Es ist natürlich auch der Umgang mit sensiblen, sehr persönlichen Inhalten, die auf der Bühne öffentlich werden, der sie ihre Verantwortung spüren lässt. Zum Teil hatten die Angehörigen nie so offen über das Attentat und ihre Bedeutung für sie gesprochen wie mit ihnen, manche sprachen darüber auch zum ersten Mal, erzählt Umpfenbach. „Ich war verblüfft, wie viel sie zum Teil erzählt haben“, sagt Önder. Ein Theaterabend, der auf diesen Aussagen basiert, kann einen solchen Text nicht als Rohmaterial behandeln. Gleichzeitig aber geht es trotzdem darum, zu einer theatralen Erzählung zu finden, mit Darstellern, Bühnenbild, Musik, Sound, Licht. Und natürlich mit Publikum.

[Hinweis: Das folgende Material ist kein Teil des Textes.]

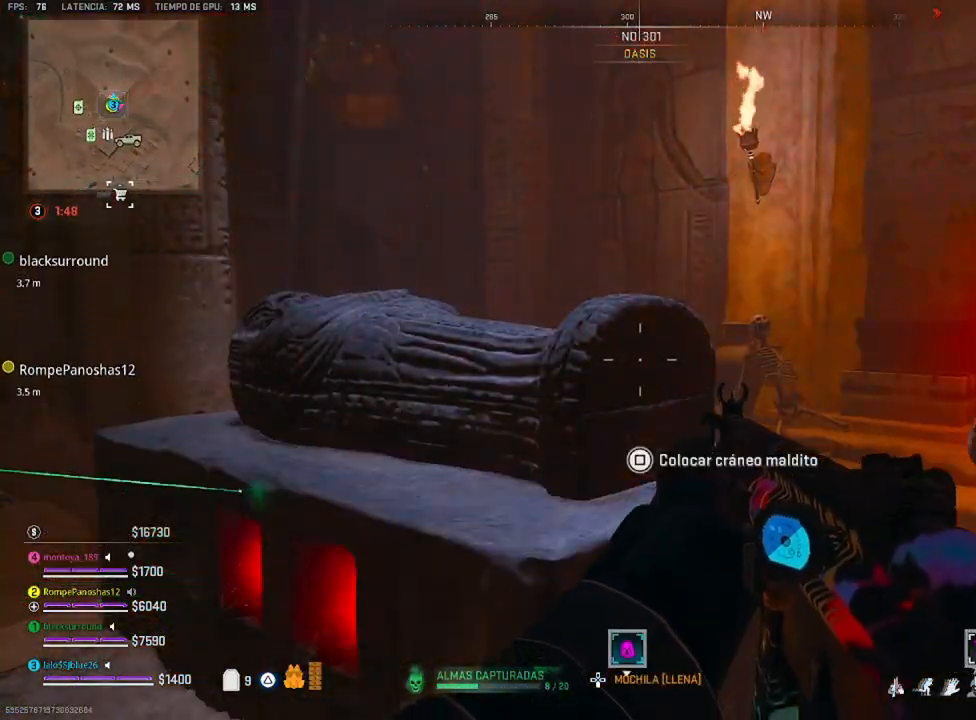
{"buttons": [], "left_stick": "center", "right_stick": "center", "events": [[183, "SQUARE", "down"], [283, "SQUARE", "up"]]}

Dass Christine Umpfenbach dies, auch in Zusammenarbeit mit Tunay Önder, bewerkstelligen kann, hat sie schon oft unter Beweis gestellt. Sicher ist: Für die meisten Münchner dürfte „Offene Wunde“ ein in irgendeiner Weise ebenfalls emotionales Projekt sein. Auf die Frage „Wo warst du am Tag des OEZ-Attentats?“ weiß fast jeder eine Antwort. Dass ein Theaterabend der Geschichte der Opfer, der Familien, aber auch diesem kollektiven Gedächtnis einen Raum gibt, hat jetzt schon einen Wert an sich.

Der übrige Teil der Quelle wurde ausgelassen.